Maybe Apple could play softball in its price negotiations for supply contracts, but then Foxconn could just retain the added revenue as profit if it’s already paying market wages and has such an oversupply of willing workers that it has no incentive to raise them. Maybe Apple could mandate that it will only buy components from suppliers that pay a particular wage - although typical factory wages are already well above the cost of living in China and most factory workers are able to save a large proportion of their pay. (Not to mention that Foxconn, for example, employs a million people; would all of them have to be paid the “Apple rate” for Foxconn to be eligible for Apple’s business? If not, is it really fair for workers doing the same work for different buyers to be paid differently?)

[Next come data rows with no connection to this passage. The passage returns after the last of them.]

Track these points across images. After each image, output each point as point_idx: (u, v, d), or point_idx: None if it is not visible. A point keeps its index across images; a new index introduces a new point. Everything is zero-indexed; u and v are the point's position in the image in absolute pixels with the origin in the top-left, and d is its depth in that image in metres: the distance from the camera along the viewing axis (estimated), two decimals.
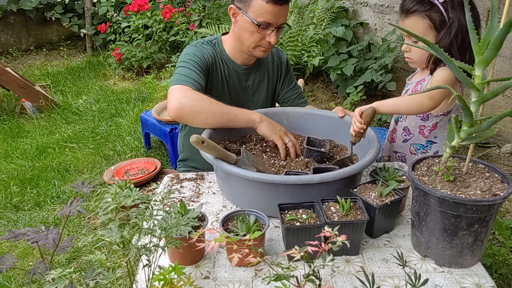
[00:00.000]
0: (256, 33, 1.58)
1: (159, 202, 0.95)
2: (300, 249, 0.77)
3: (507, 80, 0.86)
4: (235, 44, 1.69)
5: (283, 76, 1.90)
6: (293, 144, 1.49)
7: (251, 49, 1.65)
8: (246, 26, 1.58)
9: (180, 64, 1.60)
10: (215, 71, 1.70)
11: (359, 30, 3.95)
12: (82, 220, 2.48)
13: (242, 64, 1.75)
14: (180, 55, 1.67)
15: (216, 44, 1.72)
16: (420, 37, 0.96)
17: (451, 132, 1.00)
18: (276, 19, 1.56)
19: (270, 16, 1.54)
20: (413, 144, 1.70)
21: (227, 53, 1.72)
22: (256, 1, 1.53)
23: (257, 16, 1.54)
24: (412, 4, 1.49)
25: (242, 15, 1.58)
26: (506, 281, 1.85)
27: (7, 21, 5.52)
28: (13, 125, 3.77)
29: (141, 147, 3.29)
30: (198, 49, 1.65)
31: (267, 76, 1.84)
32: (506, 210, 2.36)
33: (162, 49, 4.91)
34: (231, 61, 1.73)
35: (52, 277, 0.79)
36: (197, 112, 1.45)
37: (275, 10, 1.53)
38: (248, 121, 1.50)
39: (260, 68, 1.81)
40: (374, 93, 3.65)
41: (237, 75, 1.76)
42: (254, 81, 1.80)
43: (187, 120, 1.49)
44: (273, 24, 1.57)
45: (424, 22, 1.48)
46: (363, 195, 1.17)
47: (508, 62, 2.81)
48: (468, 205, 0.95)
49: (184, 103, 1.45)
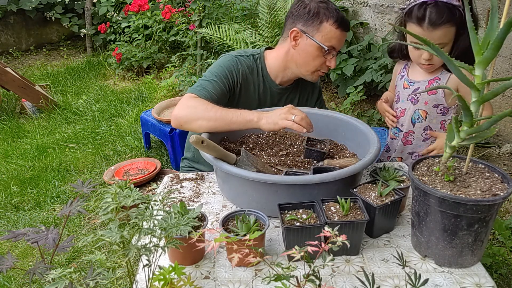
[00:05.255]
0: (320, 57, 1.62)
1: (159, 202, 0.95)
2: (300, 249, 0.76)
3: (507, 80, 0.86)
4: (284, 64, 1.70)
5: (313, 100, 1.90)
6: (301, 117, 1.40)
7: (309, 74, 1.67)
8: (310, 50, 1.61)
9: (207, 73, 1.64)
10: (246, 85, 1.69)
11: (359, 30, 3.95)
12: (82, 220, 2.48)
13: (279, 84, 1.75)
14: (214, 62, 1.70)
15: (258, 59, 1.72)
16: (421, 37, 0.96)
17: (451, 132, 1.00)
18: (340, 44, 1.63)
19: (336, 41, 1.60)
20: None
21: (267, 70, 1.72)
22: (325, 27, 1.58)
23: (325, 41, 1.59)
24: (441, 17, 1.47)
25: (307, 39, 1.60)
26: (506, 281, 1.85)
27: (7, 21, 5.52)
28: (13, 125, 3.77)
29: (141, 147, 3.29)
30: (232, 63, 1.66)
31: (297, 99, 1.84)
32: (506, 210, 2.36)
33: (162, 49, 4.91)
34: (269, 78, 1.73)
35: (52, 277, 0.79)
36: (192, 119, 1.48)
37: (341, 36, 1.61)
38: (246, 123, 1.47)
39: (294, 90, 1.81)
40: (374, 93, 3.65)
41: (271, 93, 1.76)
42: (285, 102, 1.79)
43: (186, 127, 1.53)
44: (337, 49, 1.63)
45: (454, 29, 1.51)
46: (363, 195, 1.17)
47: (508, 62, 2.81)
48: (468, 205, 0.95)
49: (180, 113, 1.51)
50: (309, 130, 1.41)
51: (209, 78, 1.61)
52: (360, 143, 1.48)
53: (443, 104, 1.65)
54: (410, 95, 1.72)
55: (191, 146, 1.89)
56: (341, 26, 1.59)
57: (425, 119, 1.70)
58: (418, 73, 1.71)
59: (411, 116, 1.73)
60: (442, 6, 1.47)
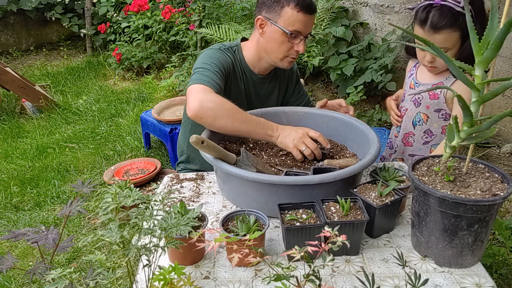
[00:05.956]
0: (286, 43, 1.60)
1: (159, 202, 0.95)
2: (300, 249, 0.76)
3: (507, 80, 0.86)
4: (258, 53, 1.69)
5: (293, 85, 1.91)
6: (310, 152, 1.41)
7: (279, 60, 1.65)
8: (275, 36, 1.59)
9: (201, 65, 1.58)
10: (234, 77, 1.70)
11: (359, 30, 3.95)
12: (82, 220, 2.48)
13: (258, 73, 1.76)
14: (199, 56, 1.65)
15: (236, 51, 1.72)
16: (422, 38, 0.96)
17: (451, 132, 1.00)
18: (305, 28, 1.59)
19: (300, 25, 1.57)
20: (435, 145, 1.70)
21: (245, 61, 1.72)
22: (287, 11, 1.55)
23: (288, 25, 1.56)
24: (443, 20, 1.46)
25: (271, 25, 1.59)
26: (506, 281, 1.85)
27: (7, 21, 5.51)
28: (13, 125, 3.77)
29: (141, 147, 3.29)
30: (220, 54, 1.64)
31: (278, 86, 1.85)
32: (506, 210, 2.36)
33: (162, 49, 4.90)
34: (248, 69, 1.73)
35: (52, 277, 0.79)
36: (218, 116, 1.42)
37: (305, 19, 1.56)
38: (264, 137, 1.47)
39: (274, 78, 1.82)
40: (374, 93, 3.65)
41: (253, 83, 1.77)
42: (267, 90, 1.82)
43: (206, 122, 1.44)
44: (303, 33, 1.59)
45: (457, 34, 1.48)
46: (363, 195, 1.17)
47: (508, 62, 2.81)
48: (468, 205, 0.95)
49: (207, 105, 1.42)
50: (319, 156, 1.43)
51: (212, 69, 1.56)
52: (360, 143, 1.48)
53: (445, 109, 1.64)
54: (414, 96, 1.72)
55: (183, 149, 1.90)
56: (303, 9, 1.55)
57: (426, 122, 1.70)
58: (425, 75, 1.70)
59: (412, 118, 1.73)
60: (446, 10, 1.46)
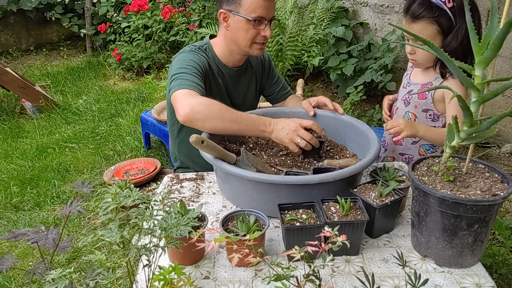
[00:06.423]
0: (252, 30, 1.62)
1: (159, 202, 0.95)
2: (300, 249, 0.76)
3: (507, 80, 0.86)
4: (228, 47, 1.72)
5: (266, 71, 1.94)
6: (306, 143, 1.42)
7: (248, 48, 1.67)
8: (240, 25, 1.62)
9: (178, 70, 1.58)
10: (211, 75, 1.72)
11: (359, 30, 3.95)
12: (82, 220, 2.48)
13: (233, 67, 1.78)
14: (174, 61, 1.66)
15: (207, 49, 1.74)
16: (421, 37, 0.96)
17: (451, 132, 1.00)
18: (267, 13, 1.62)
19: (262, 10, 1.60)
20: (423, 145, 1.70)
21: (218, 57, 1.74)
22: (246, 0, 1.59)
23: (250, 13, 1.59)
24: (420, 9, 1.47)
25: (234, 16, 1.62)
26: (506, 281, 1.85)
27: (7, 21, 5.51)
28: (13, 125, 3.77)
29: (141, 147, 3.29)
30: (194, 55, 1.65)
31: (254, 75, 1.89)
32: (506, 210, 2.36)
33: (162, 49, 4.91)
34: (222, 64, 1.75)
35: (52, 277, 0.79)
36: (208, 118, 1.43)
37: (265, 4, 1.60)
38: (258, 133, 1.48)
39: (248, 68, 1.86)
40: (374, 93, 3.65)
41: (230, 78, 1.79)
42: (244, 82, 1.85)
43: (197, 125, 1.46)
44: (266, 17, 1.62)
45: (433, 27, 1.48)
46: (363, 195, 1.17)
47: (508, 62, 2.81)
48: (468, 205, 0.95)
49: (196, 108, 1.43)
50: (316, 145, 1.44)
51: (191, 72, 1.57)
52: (360, 143, 1.48)
53: (432, 110, 1.64)
54: (404, 96, 1.72)
55: (176, 155, 1.90)
56: None
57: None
58: (418, 75, 1.71)
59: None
60: (426, 1, 1.47)
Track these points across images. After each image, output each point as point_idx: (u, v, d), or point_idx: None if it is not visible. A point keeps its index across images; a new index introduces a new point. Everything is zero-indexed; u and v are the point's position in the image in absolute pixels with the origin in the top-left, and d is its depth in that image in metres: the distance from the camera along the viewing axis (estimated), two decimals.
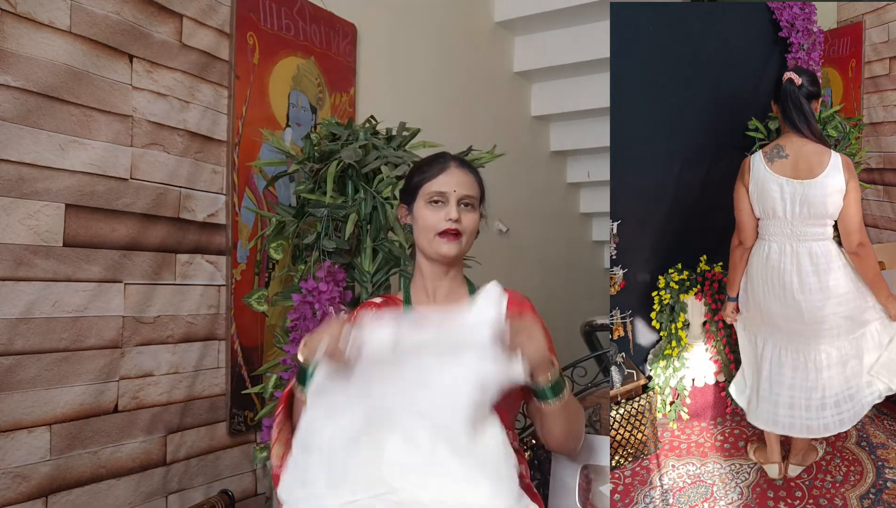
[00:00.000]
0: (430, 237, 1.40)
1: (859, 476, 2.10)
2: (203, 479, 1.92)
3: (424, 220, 1.41)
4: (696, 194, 2.45)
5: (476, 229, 1.45)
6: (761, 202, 1.93)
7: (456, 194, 1.40)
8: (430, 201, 1.41)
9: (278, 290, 2.03)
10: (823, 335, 1.90)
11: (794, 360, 1.94)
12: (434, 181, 1.41)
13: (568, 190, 4.30)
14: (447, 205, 1.40)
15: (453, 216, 1.38)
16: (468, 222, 1.41)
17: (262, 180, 2.08)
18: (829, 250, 1.88)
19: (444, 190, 1.40)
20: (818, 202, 1.85)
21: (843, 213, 1.87)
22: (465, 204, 1.41)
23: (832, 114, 2.45)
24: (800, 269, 1.88)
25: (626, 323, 2.39)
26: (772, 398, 1.98)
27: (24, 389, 1.51)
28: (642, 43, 2.23)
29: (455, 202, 1.40)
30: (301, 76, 2.25)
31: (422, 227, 1.42)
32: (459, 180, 1.42)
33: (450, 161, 1.44)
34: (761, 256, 1.97)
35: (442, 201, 1.40)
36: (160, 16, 1.80)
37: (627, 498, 2.14)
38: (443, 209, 1.40)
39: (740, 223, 2.01)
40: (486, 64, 3.48)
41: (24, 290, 1.51)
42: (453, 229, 1.39)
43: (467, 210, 1.42)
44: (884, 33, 2.89)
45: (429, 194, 1.41)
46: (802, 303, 1.88)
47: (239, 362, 2.01)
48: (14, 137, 1.49)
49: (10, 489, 1.48)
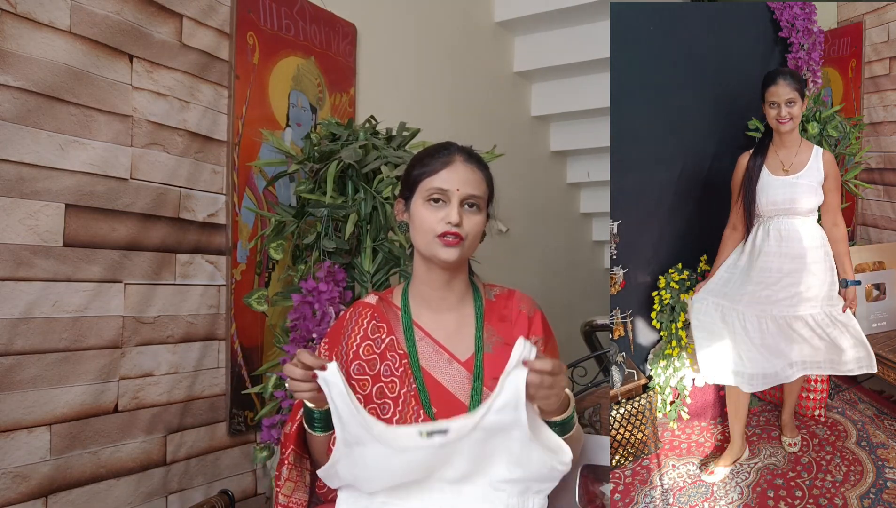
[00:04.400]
0: (427, 239, 1.24)
1: (859, 475, 2.10)
2: (203, 479, 1.92)
3: (422, 220, 1.25)
4: (696, 193, 2.45)
5: (480, 232, 1.29)
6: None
7: (459, 193, 1.24)
8: (429, 198, 1.25)
9: (278, 290, 2.03)
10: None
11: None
12: (436, 177, 1.24)
13: (568, 190, 4.30)
14: (448, 205, 1.24)
15: (454, 219, 1.22)
16: (471, 226, 1.25)
17: (262, 180, 2.08)
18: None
19: (446, 188, 1.23)
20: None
21: None
22: (470, 204, 1.26)
23: (832, 114, 2.45)
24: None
25: (627, 323, 2.39)
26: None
27: (24, 389, 1.51)
28: (642, 43, 2.23)
29: (458, 202, 1.23)
30: (301, 76, 2.25)
31: (419, 227, 1.26)
32: (465, 178, 1.25)
33: (455, 154, 1.27)
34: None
35: (443, 199, 1.24)
36: (160, 16, 1.80)
37: (628, 498, 2.14)
38: (443, 209, 1.24)
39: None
40: (486, 64, 3.47)
41: (24, 290, 1.51)
42: (453, 233, 1.22)
43: (471, 211, 1.26)
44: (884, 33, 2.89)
45: (429, 190, 1.24)
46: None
47: (239, 362, 2.01)
48: (14, 137, 1.49)
49: (10, 489, 1.48)
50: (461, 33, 3.27)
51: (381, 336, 1.32)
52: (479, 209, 1.28)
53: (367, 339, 1.32)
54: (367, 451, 1.13)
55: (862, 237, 2.94)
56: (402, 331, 1.33)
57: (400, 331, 1.33)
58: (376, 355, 1.31)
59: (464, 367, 1.30)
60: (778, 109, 2.06)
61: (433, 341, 1.32)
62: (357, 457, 1.14)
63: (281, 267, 2.10)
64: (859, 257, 2.54)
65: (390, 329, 1.33)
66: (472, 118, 3.24)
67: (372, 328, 1.33)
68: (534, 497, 1.18)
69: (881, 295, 2.60)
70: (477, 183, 1.27)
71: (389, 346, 1.31)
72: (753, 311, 2.12)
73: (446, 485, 1.16)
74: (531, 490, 1.18)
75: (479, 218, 1.27)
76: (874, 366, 2.04)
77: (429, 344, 1.32)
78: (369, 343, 1.32)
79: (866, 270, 2.56)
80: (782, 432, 2.34)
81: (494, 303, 1.38)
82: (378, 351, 1.31)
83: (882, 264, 2.58)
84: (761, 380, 2.10)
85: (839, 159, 2.48)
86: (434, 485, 1.16)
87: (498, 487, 1.16)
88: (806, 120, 2.42)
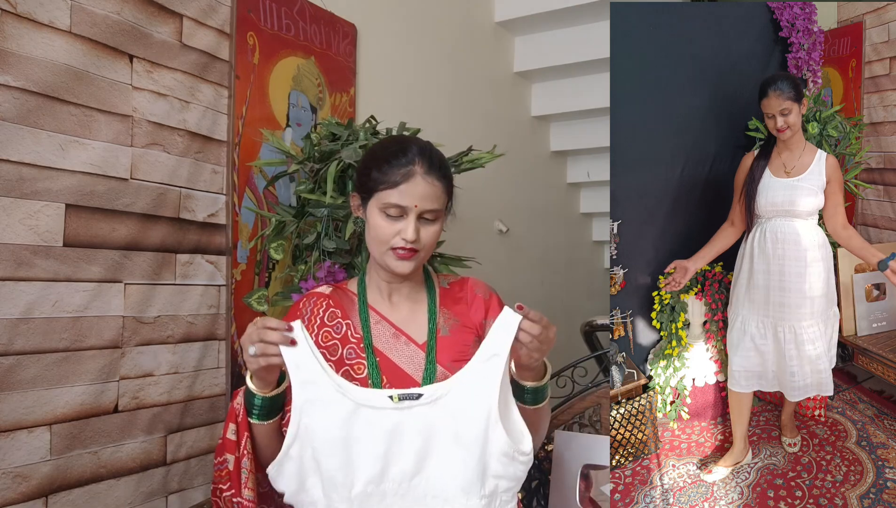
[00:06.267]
0: (382, 250, 1.25)
1: (859, 475, 2.10)
2: (203, 479, 1.92)
3: (377, 230, 1.24)
4: (696, 193, 2.45)
5: (437, 238, 1.28)
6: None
7: (417, 208, 1.22)
8: (385, 210, 1.23)
9: (278, 290, 2.03)
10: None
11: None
12: (394, 191, 1.21)
13: (568, 190, 4.30)
14: (405, 219, 1.22)
15: (409, 237, 1.21)
16: (427, 237, 1.25)
17: (263, 180, 2.08)
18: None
19: (404, 204, 1.21)
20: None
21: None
22: (427, 218, 1.25)
23: (832, 114, 2.45)
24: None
25: (627, 323, 2.39)
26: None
27: (24, 389, 1.51)
28: (642, 43, 2.23)
29: (415, 218, 1.22)
30: (301, 76, 2.25)
31: (373, 236, 1.25)
32: (424, 193, 1.22)
33: (415, 165, 1.22)
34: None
35: (401, 214, 1.23)
36: (160, 16, 1.80)
37: (628, 498, 2.14)
38: (399, 222, 1.22)
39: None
40: (486, 64, 3.47)
41: (24, 290, 1.51)
42: (408, 248, 1.22)
43: (428, 223, 1.25)
44: (884, 33, 2.89)
45: (385, 204, 1.22)
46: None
47: (239, 362, 2.01)
48: (14, 137, 1.49)
49: (10, 489, 1.48)
50: (461, 33, 3.27)
51: (339, 321, 1.33)
52: (436, 219, 1.27)
53: (324, 326, 1.34)
54: (325, 415, 1.13)
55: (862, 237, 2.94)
56: (358, 315, 1.33)
57: (356, 315, 1.34)
58: (336, 340, 1.32)
59: (421, 349, 1.31)
60: (774, 120, 2.05)
61: (390, 324, 1.33)
62: (309, 433, 1.14)
63: (281, 267, 2.10)
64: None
65: (345, 314, 1.34)
66: (472, 118, 3.24)
67: (329, 316, 1.35)
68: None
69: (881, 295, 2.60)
70: (436, 197, 1.24)
71: (347, 329, 1.33)
72: (766, 315, 2.12)
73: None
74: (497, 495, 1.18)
75: (435, 228, 1.27)
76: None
77: (386, 327, 1.33)
78: (327, 330, 1.33)
79: (866, 270, 2.56)
80: (782, 432, 2.34)
81: (448, 290, 1.41)
82: (338, 336, 1.32)
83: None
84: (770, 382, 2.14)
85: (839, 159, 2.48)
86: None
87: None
88: (806, 120, 2.42)
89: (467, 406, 1.15)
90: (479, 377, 1.16)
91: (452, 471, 1.14)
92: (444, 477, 1.15)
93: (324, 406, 1.15)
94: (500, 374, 1.15)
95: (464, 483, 1.15)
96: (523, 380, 1.24)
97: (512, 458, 1.16)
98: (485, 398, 1.15)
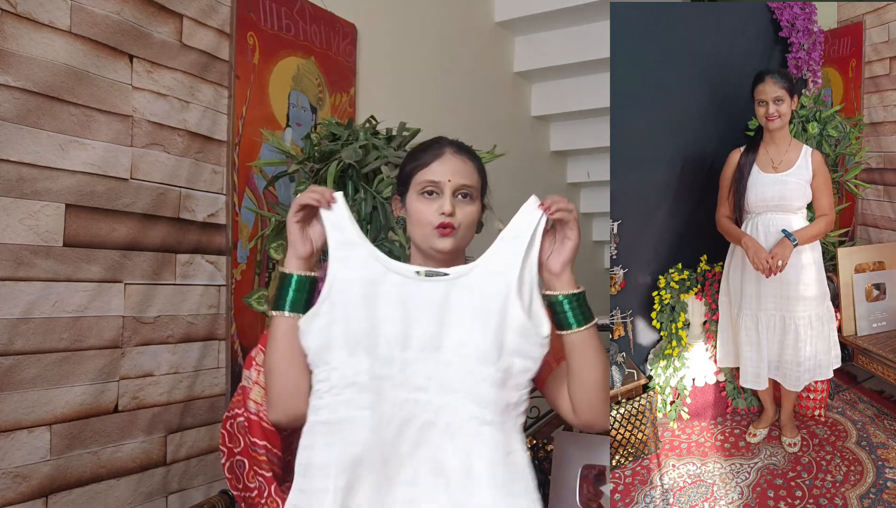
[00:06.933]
0: (425, 231, 1.27)
1: (859, 475, 2.10)
2: (203, 479, 1.92)
3: (418, 213, 1.27)
4: (696, 193, 2.45)
5: (475, 222, 1.32)
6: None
7: (451, 183, 1.26)
8: (422, 191, 1.27)
9: None
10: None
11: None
12: (427, 170, 1.28)
13: (568, 190, 4.30)
14: (441, 196, 1.26)
15: (447, 210, 1.25)
16: (464, 216, 1.28)
17: (262, 180, 2.08)
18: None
19: (438, 179, 1.26)
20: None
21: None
22: (463, 195, 1.28)
23: (832, 114, 2.45)
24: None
25: (627, 323, 2.39)
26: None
27: (25, 389, 1.51)
28: (642, 43, 2.23)
29: (450, 193, 1.26)
30: (301, 76, 2.25)
31: (415, 221, 1.28)
32: (455, 168, 1.28)
33: (445, 147, 1.30)
34: None
35: (436, 191, 1.27)
36: (160, 16, 1.80)
37: (628, 498, 2.14)
38: (437, 201, 1.26)
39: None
40: (486, 64, 3.47)
41: (24, 290, 1.51)
42: (447, 223, 1.25)
43: (464, 202, 1.28)
44: (884, 33, 2.89)
45: (421, 183, 1.27)
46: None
47: (239, 362, 2.01)
48: (14, 137, 1.49)
49: (10, 489, 1.48)
50: (461, 33, 3.27)
51: None
52: (472, 199, 1.30)
53: None
54: (357, 275, 1.20)
55: (862, 237, 2.94)
56: None
57: None
58: None
59: None
60: (766, 107, 2.07)
61: None
62: (341, 290, 1.19)
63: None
64: (859, 257, 2.54)
65: None
66: (473, 118, 3.24)
67: None
68: (515, 418, 1.20)
69: (881, 295, 2.60)
70: (468, 173, 1.30)
71: None
72: (759, 308, 2.17)
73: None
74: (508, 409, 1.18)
75: (472, 208, 1.30)
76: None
77: None
78: None
79: (866, 270, 2.56)
80: (782, 432, 2.34)
81: None
82: None
83: (882, 264, 2.58)
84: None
85: (839, 159, 2.49)
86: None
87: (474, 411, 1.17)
88: (806, 120, 2.42)
89: (489, 282, 1.20)
90: (500, 256, 1.22)
91: (474, 340, 1.18)
92: (466, 347, 1.17)
93: (357, 266, 1.21)
94: (522, 253, 1.22)
95: (481, 353, 1.17)
96: (562, 286, 1.28)
97: (527, 336, 1.19)
98: (505, 275, 1.20)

Maybe pay isn’t the issue and it’s more about poor conditions, like the extremely long hours that are definitely a negative of factory work. But Apple probably can’t mandate something like maximum working hours for factory workers, since many of them are content to work long hours, boosting their pay in order to save for the future. (I’m basing that assertion on a discussion in James Fallows’ book Postcards from Tomorrow Square - the relevant essay is available at the Atlantic). And beyond all of these, every Apple-mandated increase in pay or conditions for workers probably makes it more likely that Foxconn and other suppliers will relocate to Vietnam or another cheaper country, or cut jobs altogether by automating production - the Economist reported in August that Foxconn plans to install one million robots by 2013.

About all that Apple or any other Western company can do, as far as I can see, is ensure that suppliers do not put their workers in harm’s way. Sternovitz is correct in saying that more vigilance is needed in checking suppliers for things like dangerous chemicals. (His discussion of suicide is a bit off the mark - China’s number of suicides is only the world’s highest because it has so many people, although its suicide rate per capita is higher than the world average. The suicides at Foxconn, while undoubtedly tragic, happened at much a lower rate than the averages for Australia, China, or the world.)

Apple, like many companies that operate across borders in a global economy, has to deal with differing expectations in its suppliers and its markets. As Western consumers, afforded the relatively rare luxury to consider the ethical dimension of our purchases, it might seem obvious that we should avoid companies like Apple that use suppliers where workers labour for long hours for little pay. But I don’t think those Chinese workers, or farmers hoping to become factory workers, would thank us for doing so. We can pressure Western companies to maintain ethical standards and ensure that their suppliers do pay reasonable living wages and don’t require hazardous work - but we can’t require them to reshape the economies of entire countries to soothe our consciences.

And to then argue that Steve Jobs didn’t try to do that reshaping, not because it’s an immense task (which has not been tackled effectively by other multinational corporations), but because he was a “ruthless dictator” who enjoyed inflicting pain on others, is definitely a bridge too far.